TEKS PILIHAN:
Memberikan kursi sutradara kepada Anna Boden dan Ryan Fleck adalah perjudian besar bagi MCU ditengah kesuksesan DC dengan Aquaman-nya. MCU cukup percaya diri bahkan ketika Brie Larson dipercaya untuk menjadi Captain Marvel. Faktanya, Brie Larson jarang sekali mendapatkan peran utama, film ini adalah peluang terbesar dalam karirnya. So? Sutradaranya medioker, artis-nya spesialis Cameo? Lalu apa?

Hasilnya? Monument raksasa Marvel  telah dibangun di film ini. Sentuhan fiksi yang didramatisasi dengan rangkaian cerita yang dibuat sambung menyambung dimana Captain Marvel  adalah muaranya. MCU tak lagi peduli siapa sutradara atau pemerannya karena apa yang mereka jual adalah nama Marvel itu sendiri

Alien  Ketika separuh dari isi alam semesta musnah dalam Avengers: Infinity wars, maka film ini adalah celah untuk memberi jalan bagi film Avengers: Endgame yang juga akan tayang tahun ini. MCU, ingin mengatakan kepada penggemarnya bahwa, kalian harus menonton ini dulu untuk mengetahui siapa sosok yang akan menyelamatkan dunia ketika para superhero Avengers sudah tidak berdaya?  

Boden dan Fleck tak punya pengalaman cukup untuk bermain-main dengan fantasi futuristic dunia komik, pasangan sutradara yang tinggal di Brooklyn New York ini akan sulit menahan kritikan karena kurangnya efek visual dalam Captain Marvel. CGI nya memang tidak lebih baik dari film film Marvel yang pernah ada.

Catatan yang diambil dari sebuah himpunan data
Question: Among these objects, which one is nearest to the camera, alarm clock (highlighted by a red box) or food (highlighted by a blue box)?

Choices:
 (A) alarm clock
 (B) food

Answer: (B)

KETENTUAN TUGAS:
1) Menurut ulasan film Captain Marvel, di mana pasangan sutradara Boden dan Fleck tinggal?
2) Salin bagian dari ulasan film Captain Marvel yang dimulai dengan "Boden dan Fleck" dan berlanjut hingga "yang pernah ada.".

JAWABAN TIAP TUGAS:
1) Brooklyn, New York.

2)
Boden dan Fleck tak punya pengalaman cukup untuk bermain-main dengan fantasi futuristic dunia komik, pasangan sutradara yang tinggal di Brooklyn New York ini akan sulit menahan kritikan karena kurangnya efek visual dalam Captain Marvel. CGI nya memang tidak lebih baik dari film film Marvel yang pernah ada.